Where did Weissinger go wrong in her invocation to use shaming language around formula feeding?
Wiessinger appeals to an allegedly standard use of language surrounding health to argue that we should treat breastfeeding as the default and formula feeding as deficient and dangerous. She states: “Health comparisons use a biological, not a cultural, norm, whether the deviation is harmful or helpful…
Even if breastfeeding is the biological norm, it is far from obvious that it should be the moral baseline from which the morally loaded calculations of harm and benefit are calculated…
Why not?
Because breastfeeding deeply implicates the mother’s body and agency, positioning breastfeeding as the moral baseline is problematic even if it is the biological norm. To do so takes the mother’s body and agency for granted. It does not fit with our use of the concepts of harm and benefit in other situations…
Woollard reviews a variety of moral accounts of harm and shows why they lead to the conclusion that formula feeding does not cause “harm.”
For example:
If I were to push “Joe” into traffic on a busy highway and he gets hit by a car, I have harmed Joe. But if Joe runs into traffic and I don’t stop him, I haven’t harmed him. Moreover, if a car is heading is our direction and I don’t step in front of Joe to protect him at the expense of myself, I certainly haven’t harmed Joe.
Similarly, if I were to deliberately expose “Sammy” to a diarrheal illness and he gets sick, I have harmed him. But if Sammy gets a diarrheal illness that might possibly been prevented by breastfeeding, I haven’t harmed him. Moreover, if Sammy gets a diarrheal illness because I don’t use my body to offer him the potential protection of breastfeeding, I haven’t harmed him, either.
Therefore, from a moral perspective, not breastfeeding cannot and should not be described as a harm.

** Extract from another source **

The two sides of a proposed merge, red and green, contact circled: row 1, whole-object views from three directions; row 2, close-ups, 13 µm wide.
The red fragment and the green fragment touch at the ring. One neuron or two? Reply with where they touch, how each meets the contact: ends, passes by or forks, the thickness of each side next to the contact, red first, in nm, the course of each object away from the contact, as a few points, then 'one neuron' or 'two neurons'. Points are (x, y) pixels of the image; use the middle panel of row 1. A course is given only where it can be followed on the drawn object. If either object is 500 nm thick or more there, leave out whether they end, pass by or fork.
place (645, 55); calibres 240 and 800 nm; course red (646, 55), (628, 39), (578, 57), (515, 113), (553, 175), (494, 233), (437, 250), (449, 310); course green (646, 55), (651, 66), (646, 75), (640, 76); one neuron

Interestingly, Woollard does not question the scientific evidence on the benefits of breastfeeding. Either she is unaware or in the interests of brevity has decided not to mention the fact that the scientific evidence on the benefits of breastfeeding is weak, conflicting and riddled with confounding variables. She does not mention that the promised benefits of increasing the breastfeeding rate have failed to appear and that breastfeeding has risks (of dehydration, jaundice, starvation and death) as well as benefits. She proceeds under the assumption that breastfeeding is indeed beneficial, but even then a mother who doesn’t breastfeed is NOT harming her child.
Woollard concludes:
When it comes to descriptions of maternal behaviour, we should reject the assumption that there has to be a single appropriate default for infant feeding. Breastfeeding is normal and should not be stigmatised or seen as a lifestyle choice that can only be accommodated under ideal circumstances. The phrase ‘breast is best’ should be avoided. But we should not treat breastfeeding as a baseline in a sense that implies that women who formula feed are harming their babies. Extreme care should be taken before using morally powerful terms such as ‘risk’, ‘harm’ and ‘danger’. Where possible, neutral terms such as ‘difference’ should be used, accompanied by clear information about the outcomes presented non-comparatively.
I strongly agree and I sincerely hope that breastfeeding professionals will take note!